Onları “kaymağın da kaymağı”
yaparak soylu bir yaşam sürmeyi öğreteceğini söyleyen,
böylesine aykırı bir öğretmenlerinin olması ilkokuldaki Brodie
takımının kendilerini özel ve ayrıcalıklı hissetmesini
sağlamıştır, fakat yıllar geçip kızlar büyüdükçe,
öğretmenlerinin aşk maceralarına bire bir dahil olmaktan çok da
hoşlanmayacaklardır. Ayrıca İkinci Dünya Savaşı yılları
yaklaştıkça ve Bayan Brodie'nin baharı bitmeye yüz tuttukça,
öğretmenlerinin içindeki kibar ve soylu ruhun, gittikçe “ari
ırk” düşüncesine saplanmaya başlayan, durmaksınız Mussolini
ve onun kara gömleklilerine duyduğu hayranlığı anlatan bir
faşiste dönüşmesi, kızların gözünden kaçmaz.

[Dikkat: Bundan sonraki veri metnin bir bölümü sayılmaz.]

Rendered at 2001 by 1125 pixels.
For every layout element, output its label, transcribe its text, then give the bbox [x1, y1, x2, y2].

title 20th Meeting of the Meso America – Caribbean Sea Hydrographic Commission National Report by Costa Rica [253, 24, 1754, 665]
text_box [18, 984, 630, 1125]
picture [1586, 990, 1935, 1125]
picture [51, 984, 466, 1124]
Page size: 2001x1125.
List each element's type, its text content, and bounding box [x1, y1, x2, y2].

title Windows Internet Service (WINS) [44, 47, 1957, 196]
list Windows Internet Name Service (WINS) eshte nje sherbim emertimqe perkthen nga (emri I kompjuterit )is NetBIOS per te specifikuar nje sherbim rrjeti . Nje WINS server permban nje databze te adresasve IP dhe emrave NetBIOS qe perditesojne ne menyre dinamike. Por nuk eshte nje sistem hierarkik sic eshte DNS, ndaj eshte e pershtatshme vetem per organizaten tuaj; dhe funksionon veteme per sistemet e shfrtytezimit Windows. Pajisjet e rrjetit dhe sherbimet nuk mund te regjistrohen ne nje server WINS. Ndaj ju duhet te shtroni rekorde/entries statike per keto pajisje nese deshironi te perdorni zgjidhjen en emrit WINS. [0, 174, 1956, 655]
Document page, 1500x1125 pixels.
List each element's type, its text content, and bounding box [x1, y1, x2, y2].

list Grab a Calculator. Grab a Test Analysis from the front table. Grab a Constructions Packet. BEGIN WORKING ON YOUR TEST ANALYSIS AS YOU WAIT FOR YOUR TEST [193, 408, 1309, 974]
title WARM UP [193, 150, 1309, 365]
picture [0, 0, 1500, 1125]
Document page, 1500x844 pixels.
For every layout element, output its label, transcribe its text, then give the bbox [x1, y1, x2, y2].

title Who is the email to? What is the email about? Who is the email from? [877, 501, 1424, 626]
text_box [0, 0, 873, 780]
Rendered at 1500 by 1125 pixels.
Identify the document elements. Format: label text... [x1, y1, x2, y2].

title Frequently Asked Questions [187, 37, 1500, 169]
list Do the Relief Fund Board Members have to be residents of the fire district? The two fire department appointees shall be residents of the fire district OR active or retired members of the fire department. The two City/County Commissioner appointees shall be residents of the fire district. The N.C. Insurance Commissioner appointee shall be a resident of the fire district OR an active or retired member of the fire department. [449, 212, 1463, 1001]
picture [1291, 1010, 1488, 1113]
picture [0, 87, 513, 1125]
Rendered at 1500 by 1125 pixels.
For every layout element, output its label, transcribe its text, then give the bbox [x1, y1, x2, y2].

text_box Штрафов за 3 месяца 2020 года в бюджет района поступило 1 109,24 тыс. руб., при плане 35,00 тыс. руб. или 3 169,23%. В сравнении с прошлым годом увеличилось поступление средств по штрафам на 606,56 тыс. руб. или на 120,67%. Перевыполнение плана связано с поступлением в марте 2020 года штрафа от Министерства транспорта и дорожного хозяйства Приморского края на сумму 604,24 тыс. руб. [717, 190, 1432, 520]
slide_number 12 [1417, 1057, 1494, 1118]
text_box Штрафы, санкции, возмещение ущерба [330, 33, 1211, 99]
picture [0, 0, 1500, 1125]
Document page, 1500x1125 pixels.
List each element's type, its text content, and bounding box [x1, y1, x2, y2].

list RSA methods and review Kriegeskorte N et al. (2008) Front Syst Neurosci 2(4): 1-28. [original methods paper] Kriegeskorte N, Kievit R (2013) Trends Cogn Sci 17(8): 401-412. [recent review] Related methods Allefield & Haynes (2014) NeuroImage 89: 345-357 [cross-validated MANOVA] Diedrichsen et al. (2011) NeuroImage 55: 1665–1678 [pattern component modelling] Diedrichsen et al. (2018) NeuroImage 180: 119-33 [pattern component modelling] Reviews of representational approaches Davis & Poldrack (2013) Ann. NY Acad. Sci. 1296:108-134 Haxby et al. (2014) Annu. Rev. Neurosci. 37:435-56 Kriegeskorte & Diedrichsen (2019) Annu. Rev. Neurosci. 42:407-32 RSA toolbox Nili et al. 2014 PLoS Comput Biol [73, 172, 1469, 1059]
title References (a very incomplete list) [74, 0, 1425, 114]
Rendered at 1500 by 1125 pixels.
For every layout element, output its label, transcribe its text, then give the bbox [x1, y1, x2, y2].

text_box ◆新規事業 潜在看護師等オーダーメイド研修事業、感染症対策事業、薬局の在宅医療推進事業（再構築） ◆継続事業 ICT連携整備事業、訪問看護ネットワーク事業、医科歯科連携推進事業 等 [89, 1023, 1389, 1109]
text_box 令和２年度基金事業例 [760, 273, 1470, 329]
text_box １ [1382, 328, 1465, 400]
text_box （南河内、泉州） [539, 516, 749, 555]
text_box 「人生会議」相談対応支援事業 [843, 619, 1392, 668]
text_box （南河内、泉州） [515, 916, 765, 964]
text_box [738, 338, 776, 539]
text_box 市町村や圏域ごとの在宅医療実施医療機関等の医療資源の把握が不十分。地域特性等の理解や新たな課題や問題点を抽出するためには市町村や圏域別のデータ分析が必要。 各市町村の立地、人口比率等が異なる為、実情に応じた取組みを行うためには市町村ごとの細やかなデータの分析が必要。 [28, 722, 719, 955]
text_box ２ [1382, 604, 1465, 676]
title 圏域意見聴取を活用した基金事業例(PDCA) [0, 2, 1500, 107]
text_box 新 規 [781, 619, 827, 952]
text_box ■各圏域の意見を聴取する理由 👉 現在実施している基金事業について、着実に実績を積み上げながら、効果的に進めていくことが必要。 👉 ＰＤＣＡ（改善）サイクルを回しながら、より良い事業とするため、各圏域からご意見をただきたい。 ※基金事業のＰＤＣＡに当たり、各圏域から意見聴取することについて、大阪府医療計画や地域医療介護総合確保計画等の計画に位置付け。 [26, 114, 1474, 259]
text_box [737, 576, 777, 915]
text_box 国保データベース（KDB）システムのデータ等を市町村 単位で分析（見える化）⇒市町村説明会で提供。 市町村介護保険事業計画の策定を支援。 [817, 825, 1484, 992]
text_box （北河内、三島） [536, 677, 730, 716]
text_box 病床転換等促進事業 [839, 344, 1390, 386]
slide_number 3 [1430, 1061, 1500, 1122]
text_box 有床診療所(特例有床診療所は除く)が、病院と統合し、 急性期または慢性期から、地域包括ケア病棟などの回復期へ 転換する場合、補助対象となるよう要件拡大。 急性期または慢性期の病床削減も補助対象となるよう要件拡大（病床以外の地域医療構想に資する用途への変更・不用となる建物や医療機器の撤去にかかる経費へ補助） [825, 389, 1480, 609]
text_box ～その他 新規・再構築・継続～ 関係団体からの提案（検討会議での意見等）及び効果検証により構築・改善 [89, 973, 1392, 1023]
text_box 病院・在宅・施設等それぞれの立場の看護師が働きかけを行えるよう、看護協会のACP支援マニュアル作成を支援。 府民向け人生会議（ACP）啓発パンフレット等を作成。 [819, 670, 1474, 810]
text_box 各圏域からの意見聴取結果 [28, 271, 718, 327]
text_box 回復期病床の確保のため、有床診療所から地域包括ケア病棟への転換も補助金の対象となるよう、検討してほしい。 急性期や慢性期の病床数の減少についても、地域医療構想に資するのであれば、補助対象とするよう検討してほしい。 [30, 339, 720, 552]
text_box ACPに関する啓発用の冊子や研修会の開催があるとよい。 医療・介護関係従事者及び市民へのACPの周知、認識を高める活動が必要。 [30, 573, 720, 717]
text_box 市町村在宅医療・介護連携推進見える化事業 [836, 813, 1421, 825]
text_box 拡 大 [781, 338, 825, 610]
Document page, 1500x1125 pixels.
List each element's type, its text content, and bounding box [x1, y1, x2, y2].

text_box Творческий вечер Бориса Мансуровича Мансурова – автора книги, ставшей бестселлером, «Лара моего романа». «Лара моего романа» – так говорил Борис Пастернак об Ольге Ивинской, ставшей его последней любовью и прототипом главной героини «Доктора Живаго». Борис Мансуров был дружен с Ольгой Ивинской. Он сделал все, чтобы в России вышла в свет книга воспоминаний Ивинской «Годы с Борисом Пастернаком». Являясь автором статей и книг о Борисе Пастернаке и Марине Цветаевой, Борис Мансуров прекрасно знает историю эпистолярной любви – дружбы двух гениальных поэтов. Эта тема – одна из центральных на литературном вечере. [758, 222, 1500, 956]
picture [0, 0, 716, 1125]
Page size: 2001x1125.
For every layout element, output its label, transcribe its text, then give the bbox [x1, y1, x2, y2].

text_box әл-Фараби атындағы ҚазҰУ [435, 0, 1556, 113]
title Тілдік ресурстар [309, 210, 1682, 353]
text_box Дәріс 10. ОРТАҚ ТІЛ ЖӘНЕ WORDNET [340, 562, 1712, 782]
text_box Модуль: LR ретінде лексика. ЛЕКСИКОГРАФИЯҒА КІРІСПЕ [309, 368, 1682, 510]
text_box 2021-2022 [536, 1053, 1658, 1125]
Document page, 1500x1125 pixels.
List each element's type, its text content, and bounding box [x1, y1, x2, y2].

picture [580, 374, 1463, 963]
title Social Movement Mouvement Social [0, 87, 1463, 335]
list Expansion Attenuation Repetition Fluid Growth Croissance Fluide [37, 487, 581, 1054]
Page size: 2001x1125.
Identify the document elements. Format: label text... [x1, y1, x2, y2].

Zamanda ileri geri sıçramalarla
romanın kurgusunu zorlaştıran ve oldukça usta bir şekilde merak
duygusunu yine de tetiklemeyi başaran Muriel Spark, daha ilk
bölümlerde Brodie takımının gelecekte kendilerini neler
beklediğini bir bir anlatır:
“Mary McGregor yirmi dördüne kadar
yaşamasına karşın, Jean Brodie'nin sırlarının diğer
öğretmenlerle paylaşılmadığını, aşk öyküsünün yalnızca
öğrencilerine anlatıldığını hiçbir zaman kavrayamadı.”
Romanın başından itibaren olayların
nasıl sonuçlanacağını biliriz, Bayan Brodie ihanete uğramış,
erken emekli edilmiştir ama burada asıl hayranlık uyandıran
“neden”lerin yavaş yavaş ve merak uyandıracak bir biçimde
-neredeyse bir polisiye roman gibi- kurguya dahil edilmesinde. Bu
yüzden, olay örgüsündeki sebep ve sonuçları öğrendikçe,
önceleri bir öğretmenin yapmamaması gereken her şeyi yaptığı
için, bir despot ve bir faşist olduğu için Bayan Brodie'ye sinir
olurken, romanın sonlarına doğru ihanete uğramış, yenilmiş,
günlerini kendisine ihanet edeni aramakla geçiren ve erkenden
ölecek olan Bayan Brodie'ye neredeyse acırız.
Brodie takımı liseye başladıktan
sonra dağılır, öğretmenlerinin onların üst sınıftan biri
olmaları için gösterdiği tüm çabası, belki de daha önce
bahsettiğim arada kalmışlık nedeniyle, boşa çıkacaktır. Bunun
en önemli örneğini romanın kilit noktalarından biri olan
Sandy'de görürüz. Geniş bir hayal gücü olan Sandy çocukken
romanlar yazmakta, bu romanlarda tam da Bayan Brodie'nin istediği
gibi davranmakta ve konuşmaktadır. Oysa büyüdükçe kızların
anneleriyle girdiği çekişmeler misali Bayan Brodie'yi hayal
kırıklığına uğratmaya çalışacak ve bunu başaracaktır.
Psikoloji okuyup, dalında önemli bir kitap yazdıktan sonra,
hayatının baharında rahibe olup inzivaya çekilmesi ise, bunun en
büyük kanıtıdır. Onunla kitabı hakkında konuşmak isteyen
ziyaretçinin “Sizin en büyük etki kaynağınız neydi, Rahibe
Helena? Politik miydi kişisel mi? Yoksa Kalvinizm miydi?” sorusuna
verdiği yanıt ise geçen yılların ardından Bayan Brodie'nin ona
ne kattığını bildiğini imler niteliktedir: “Bayan Jean Brodie
diye biri vardı, hayatının baharındaydı.”
'Bayan Jean Brodie'nin Baharı',
oldukça önemli bir roman olmasına karşın, yayımlanmasından
elli küsur yıl sonra Türkçeye çevrildi. Neyse ki son yıllarda
yayıncılığımızın yüz aklarından biri olan Siren Yayınları
bu önemli yazarı anımsadı da böyle güzel bir romandan ve
kusursuz bir çeviriden mahrum kalmamış olduk.
Banu Yıldıran Genç
Bayan Jean Brodie'nin Baharı
Muriel Spark
çev: Püren Özgören
Siren Yayınları, 149 s.
* Bu yazı Agos Kirk/Kitap ekinin Aralık 2012 sayısında yayımlanmıştır.